We expect to obtain high quality of library. We obtain libraries with high quality; proper chromatin fragment sizes and sufficient quantity for sequencing after preparing 12 samples of SAT and OVAT (Figure 4).

Limitations

This protocol is designed with the following objectives: 1) to achieve a higher chromatin yield, 2) to conduct successful immunoprecipitation with minimal nonspecific background, 3) to enable successful high quality library synthesis, and 4) to produce high-quality sequencing data for H3K36me3. We also apply the protocol’s applicability to H3K4me3, H3K4me1, H3K27me3, and H3K27ac modifications by testing various antibody incubation times with beads and the antibody-beads complex with chromatin. We obtain successful results. While each step of the protocol undergoes thorough testing, it’s important to note that when targeting different modifications or proteins, critical parameters include antibody type, incubation with beads, and chromatin interaction. These parameters are modification-specific and require precise adjustments.

Notably, the protocol is not validated for cells from cell culture (e.g., pre-adipocytes or mature adipocytes) or non-adipose tissues. Therefore, optimization for specific cell types or tissues may be necessary.

Troubleshooting

The primary goal of this protocol is to ensure successful immunoprecipitation, library synthesis, and the generation of high-quality data. Successful tests are conducted for H3K36me3 histone modification. More importantly, the protocol shows successfully application for additional four distinct histone modifications in human SAT and OVAT samples.

Problem 1

Variation in Chromatin Amount.

It expects due to variations in chromatin quantity among individual samples in a population study, especially with some samples exhibiting lower concentrations.

Potential solution

The lowest concentration obtained in our study (n = 12) is sufficient for ChIP and INPUT. For potential experiment repeats, we suggest the use of over 100 mg of tissue for samples with low chromatin amounts.

Problem 2

Sonication Efficiency in OVAT Samples.

Varying efficiency in sonication, leading to varied fragment sizes in OVAT samples.

Potential solutions

• •After testing different conditions, an optimal solution is applying 5 × 8 = 40 cycles of sonication instead of 4 × 8 = 32 cycles to achieve the proper size.
• •The use of Covaris ultrasonicator can be beneficial, with testing required for each Covaris conditions to eliminate variations.

Problem 3

Type of Antibody and Concentration.

Issues related to the type of antibody and its concentration, especially when the protocol is employed for different targets, such as diverse histone modifications or transcription factors.

Potential solution

Testing antibodies from various companies and initially considering the concentrations suggested by the manufacturers.

Problem 4

Incubation Time of Antibody with Beads and Chromatin.

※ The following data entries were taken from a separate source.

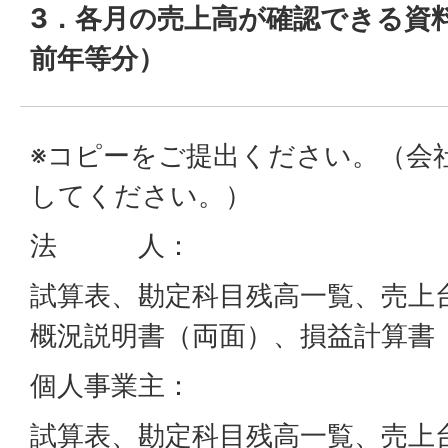
3．各月の売上高が確認できる資
前年等分）
※コピーをご提出ください。（会
してください。）
法 人：
試算表、勘定科目残高一覧、売上
概況説明書（両面）、損益計算書
個人事業主：
試算表、勘定科目残高一覧、売上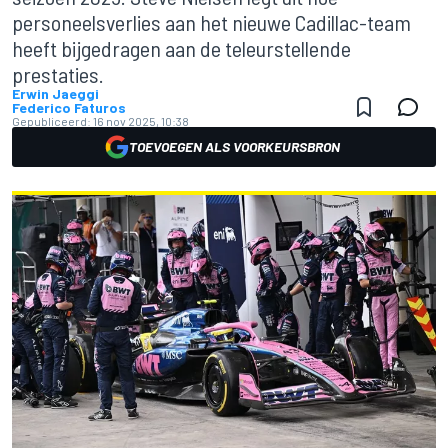
personeelsverlies aan het nieuwe Cadillac-team
heeft bijgedragen aan de teleurstellende
prestaties.
Erwin Jaeggi
Federico Faturos
Gepubliceerd:
16 nov 2025, 10:38
TOEVOEGEN ALS VOORKEURSBRON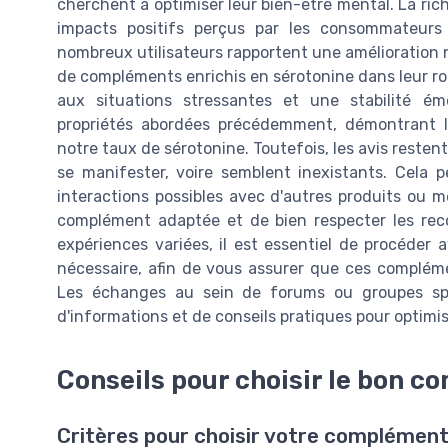
cherchent à optimiser leur bien-être mental. La ri
impacts positifs perçus par les consommateurs
nombreux utilisateurs rapportent une amélioration 
de compléments enrichis en sérotonine dans leur ro
aux situations stressantes et une stabilité ém
propriétés abordées précédemment, démontrant l
notre taux de sérotonine. Toutefois, les avis restent
se manifester, voire semblent inexistants. Cela pe
interactions possibles avec d'autres produits ou m
complément adaptée et de bien respecter les rec
expériences variées, il est essentiel de procéder
nécessaire, afin de vous assurer que ces compléme
Les échanges au sein de forums ou groupes spé
d'informations et de conseils pratiques pour optimis
Conseils pour choisir le bon 
Critères pour choisir votre complément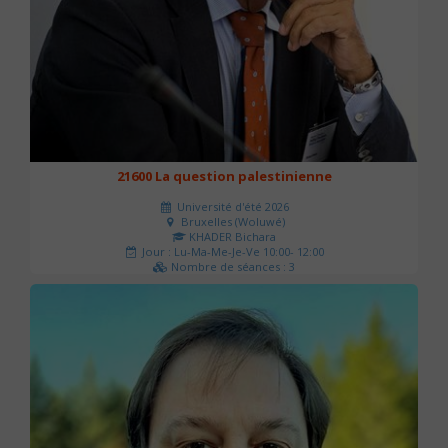
21600 La question palestinienne
Université d'été 2026
Bruxelles (Woluwé)
KHADER Bichara
Jour : Lu-Ma-Me-Je-Ve 10:00- 12:00
Nombre de séances : 3
63 €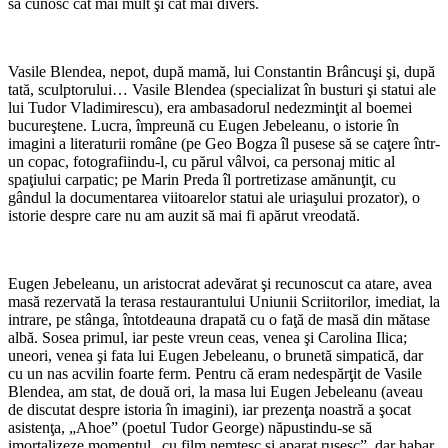
să cunosc cât mai mult şi cât mai divers.
Vasile Blendea, nepot, după mamă, lui Constantin Brâncuşi şi, după
tată, sculptorului… Vasile Blendea (specializat în busturi şi statui ale
lui Tudor Vladimirescu), era ambasadorul nedezminţit al boemei
bucureştene. Lucra, împreună cu Eugen Jebeleanu, o istorie în
imagini a literaturii române (pe Geo Bogza îl pusese să se caţere într-
un copac, fotografiindu-l, cu părul vâlvoi, ca personaj mitic al
spaţiului carpatic; pe Marin Preda îl portretizase amănunţit, cu
gândul la documentarea viitoarelor statui ale uriaşului prozator), o
istorie despre care nu am auzit să mai fi apărut vreodată.
Eugen Jebeleanu, un aristocrat adevărat şi recunoscut ca atare, avea
masă rezervată la terasa restaurantului Uniunii Scriitorilor, imediat, la
intrare, pe stânga, întotdeauna drapată cu o faţă de masă din mătase
albă. Sosea primul, iar peste vreun ceas, venea şi Carolina Ilica;
uneori, venea şi fata lui Eugen Jebeleanu, o brunetă simpatică, dar
cu un nas acvilin foarte ferm. Pentru că eram nedespărţit de Vasile
Blendea, am stat, de două ori, la masa lui Eugen Jebeleanu (aveau
de discutat despre istoria în imagini), iar prezenţa noastră a şocat
asistenţa, „Ahoe” (poetul Tudor George) năpustindu-se să
imortalizeze momentul „cu film nemţesc şi aparat rusesc”, dar habar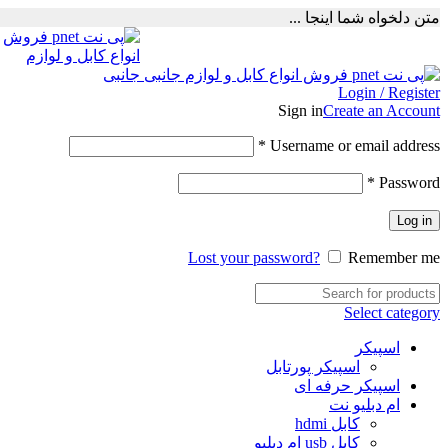
متن دلخواه شما اینجا ...
Login / Register
Sign in
Create an Account
Required
*
Username or email address
Required
*
Password
Log in
Lost your password?
Remember me
Select category
اسپیکر
اسپیکر پورتابل
اسپیکر حرفه ای
ام دبلیو نت
کابل hdmi
کابل usb ام دبلیو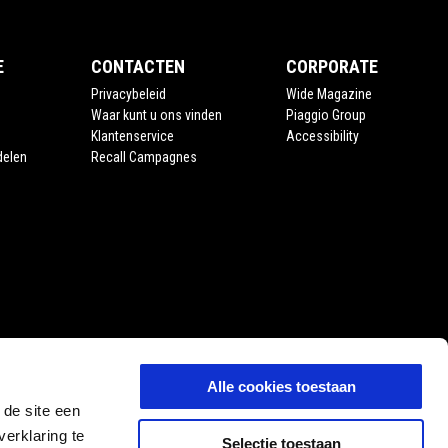
E
CONTACTEN
CORPORATE
Privacybeleid
Wide Magazine
Waar kunt u ons vinden
Piaggio Group
Klantenservice
Accessibility
delen
Recall Campagnes
Alle cookies toestaan
 de site een
erklaring te
Selectie toestaan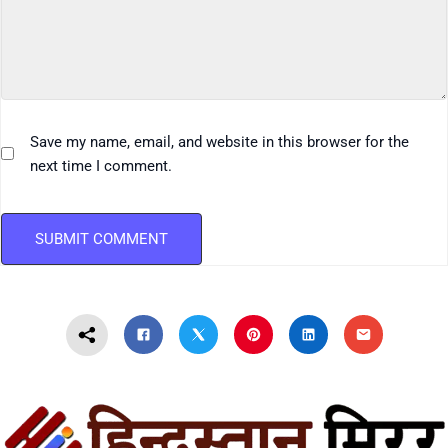
Save my name, email, and website in this browser for the
next time I comment.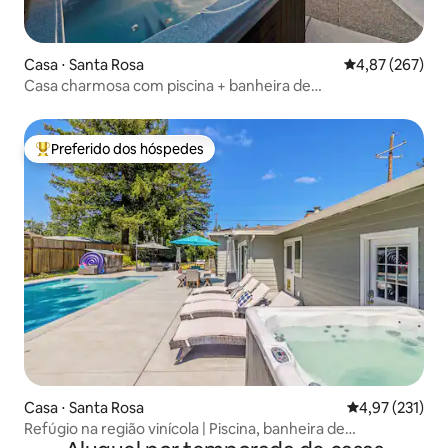
Casa ⋅ Santa Rosa
4,87 de uma av
4,87 (267)
Casa charmosa com piscina + banheira de
hidromassagem. Caminhe até lojas e vinícolas
Preferido dos hóspedes
Entre os melhores preferidos dos hóspedes
Casa ⋅ Santa Rosa
4,97 de uma av
4,97 (231)
Refúgio na região vinícola | Piscina, banheira de
hidromassagem + boa energia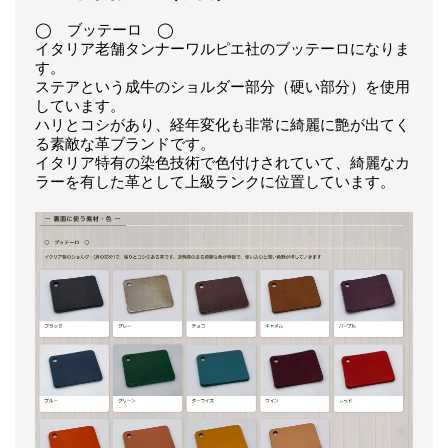
◯ ブッテーロ ◯
イタリア老舗タンナーワルピエ社のブッテーロになりま
す。
ステアという成牛のショルダー部分（硬い部分）を使用
しています。
ハリとコシがあり、経年変化も非常に綺麗に艶が出てく
る素敵な革ブランドです。
イタリア特有の染色技術で色付けされていて、綺麗なカ
ラーを有した革として上級ランクに位置しています。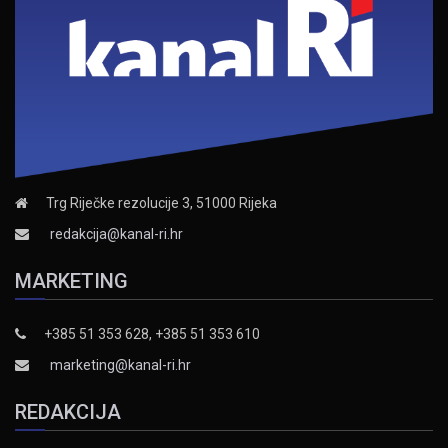
Trg Riječke rezolucije 3, 51000 Rijeka
redakcija@kanal-ri.hr
MARKETING
+385 51 353 628, +385 51 353 610
marketing@kanal-ri.hr
REDAKCIJA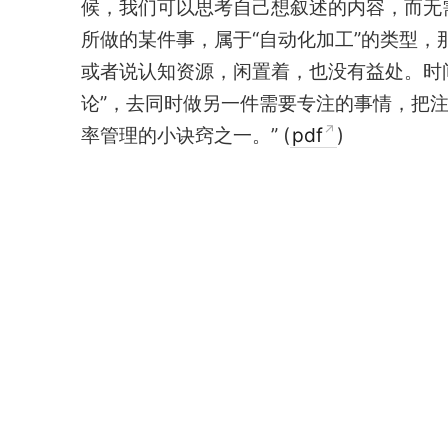
候，我们可以思考自己想叙述的内容，而无
所做的某件事，属于“自动化加工”的类型
或者说认知资源，闲置着，也没有益处。时
论”，去同时做另一件需要专注的事情，把
率管理的小诀窍之一。” (
pdf
)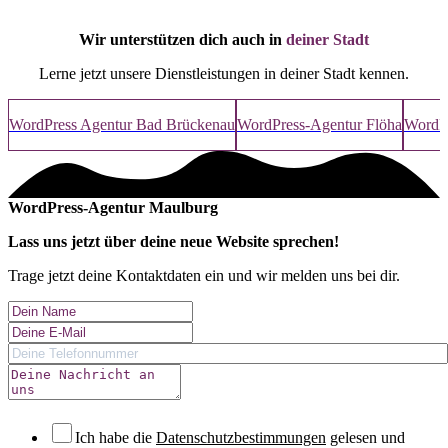
Wir unterstützen dich auch in
deiner Stadt
Lerne jetzt unsere Dienstleistungen in deiner Stadt kennen.
WordPress Agentur Bad Brückenau
WordPress-Agentur Flöha
WordPr
WordPress-Agentur Maulburg
Lass uns jetzt über deine
neue Website
sprechen!
Trage jetzt deine Kontaktdaten ein und wir melden uns bei dir.
Ich habe die
Datenschutzbestimmungen
gelesen und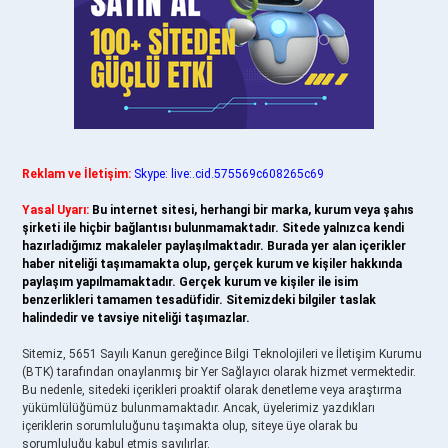
Reklam ve İletişim:
Skype: live:.cid.575569c608265c69
Yasal Uyarı:
Bu internet sitesi, herhangi bir marka, kurum veya şahıs
şirketi ile hiçbir bağlantısı bulunmamaktadır. Sitede yalnızca kendi
hazırladığımız makaleler paylaşılmaktadır. Burada yer alan içerikler
haber niteliği taşımamakta olup, gerçek kurum ve kişiler hakkında
paylaşım yapılmamaktadır. Gerçek kurum ve kişiler ile isim
benzerlikleri tamamen tesadüfidir. Sitemizdeki bilgiler taslak
halindedir ve tavsiye niteliği taşımazlar.
Sitemiz, 5651 Sayılı Kanun gereğince Bilgi Teknolojileri ve İletişim Kurumu
(BTK) tarafından onaylanmış bir Yer Sağlayıcı olarak hizmet vermektedir.
Bu nedenle, sitedeki içerikleri proaktif olarak denetleme veya araştırma
yükümlülüğümüz bulunmamaktadır. Ancak, üyelerimiz yazdıkları
içeriklerin sorumluluğunu taşımakta olup, siteye üye olarak bu
sorumluluğu kabul etmiş sayılırlar.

Critical challenges in determining the appropriate incubation time with beads and the incubation time of the antibody-beads complex with chromatin.

Potential solution

Finding the optimum incubation time, such as observing that 1 h is suitable for some histone modifications. It is critical that extended incubation times, like overnight, can increase unspecific binding of negative control.

Resource availability

Lead contact

Further information and requests for resources and reagents should be directed to and will be fulfilled by the lead contact, Yvonne Böttcher (yvonne.bottcher@medisin.uio.no).

Technical contact

Further information and requests for technical issues should be directed to and will be fulfilled by the technical contact, Akin Cayir (akin.cayir@medisin.uio.no).

Materials availability

This study did not generate any materials.

Data and code availability

This study did not generate new code. Original data are shown in the figures. ChIP-seq data are not part of the ChIP protocol and therefore not shown.